The second night there was a different story. Jake knew that
I liked him, and it was pretty obvious he liked me too since we were acting
like a couple. But to my dismay, he wouldn’t ask me out. He told one of my
friends that he really liked me, but we lived too far apart. WHO CARES??? I
thought. I wouldn’t mind having a long-distance boyfriend! Inside, I was dying
(in a dramatic-teenager sort of way), but looking back, he was really smart.
The last day of 4-H Camp 1995, my favorite pic of us from that year. |
We got to see each other one more time that summer, as me
and my family drove to the Grange Fair. I still didn’t have my license, and
apparently I must have pleaded enough with my parents that they thought they
might like to go to the Grange Fair too. I was slightly mortified that I would
have to introduce Jake to my parents, but I was grateful to be able to go and
see him. This time, he wasn’t quite so affectionate with me, and he did not
introduce me to his parents. Alas, the shyness of his personality took over,
and he just said that things were “different” being at Grange Fair, but he
swore his feelings hadn’t changed. We still had a good time even though I was
dramatically frustrated.
The summer came to a close and we began our junior year of
high school. While we still wrote letters, I soon found that there were still
other guys for me to be interested in and therefore, I still had some boy drama
in my life. Jake was always in the back of my mind though.
When we saw each other again in the spring of 1996 at our
camp staff weekend, he was constantly picking on me, making it oh-so-obvious he
still liked me. I realized that I still liked him. But when I mentioned
writing letters, he said, “Why? Camp is just a couple of months away!” Okay,
thanks for the mixed messages. Too bad for him when I went to camp that I had a
new boyfriend back home! Yet we were still able to be friends without any
awkwardness, and the same went for State Days a month later. Our letter writing
had ceased, but I was at least glad we were actually still friends.
We graduated high school in June of 1997. I was not
returning to camp that year, but a friend and I went up to visit. Jake and I
chatted and enjoyed each other’s company, and I soon found out that he was
quite glad that I would be breaking up with my long-term boyfriend when I left
for school in July (a fact I had no trouble mentioning during that visit). A
couple weeks later, he wrote to me and told me that he was bummed when I didn’t
go to staff weekend that year, and he was really glad to see me at camp. He
confessed that he still liked me after two years and thought about me daily.
Say WHAAAT??? I was thrilled to be reading those words of his, but
flabbergasted nonetheless.
We saw each other a couple weeks later when he came to visit
at my county fair. I was reeling from the planned break-up with my boyfriend,
but the feelings for Jake were still there.
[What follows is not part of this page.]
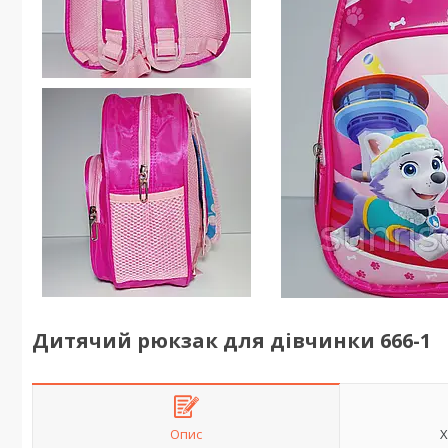
Дитячий рюкзак для дівчинки 666-1
Опис
Х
We continued writing letters, but I
wasn’t quite ready for another relationship. He came to visit me at school anyway,
and there wasn’t any awkwardness in spending time together just as friends.
Even though I was convinced his feelings weren’t that
strong, there was a time when it should have been more than obvious. I had to
spend a weekend at school, and spending a weekend at my college wasn’t very
exciting since most people went home. (So lame!) I wanted visitors, and Jake
would have come down had his car been in commission. It ended up that one of my
BFFs, my ex-boyfriend and his new girlfriend (not awkward—seriously) were
headed to visit the Shippensburg campus and were going to stop at my school on
the way back. That morning, Jake called and asked if I still wanted a visitor.
I told him I was already having company (having him and the ex there would
certainly be a little awkward), and he seemed fine with my answer. In his next
letter, he confessed that when he called me, he was already in Harrisburg, just
down the road from my school. SERIOUSLY!?!?! I was almost mad at him for doing
that—had he told me his location, he could’ve come over for sure! He didn't seem to think it was a big deal, but for this girl, it was huge.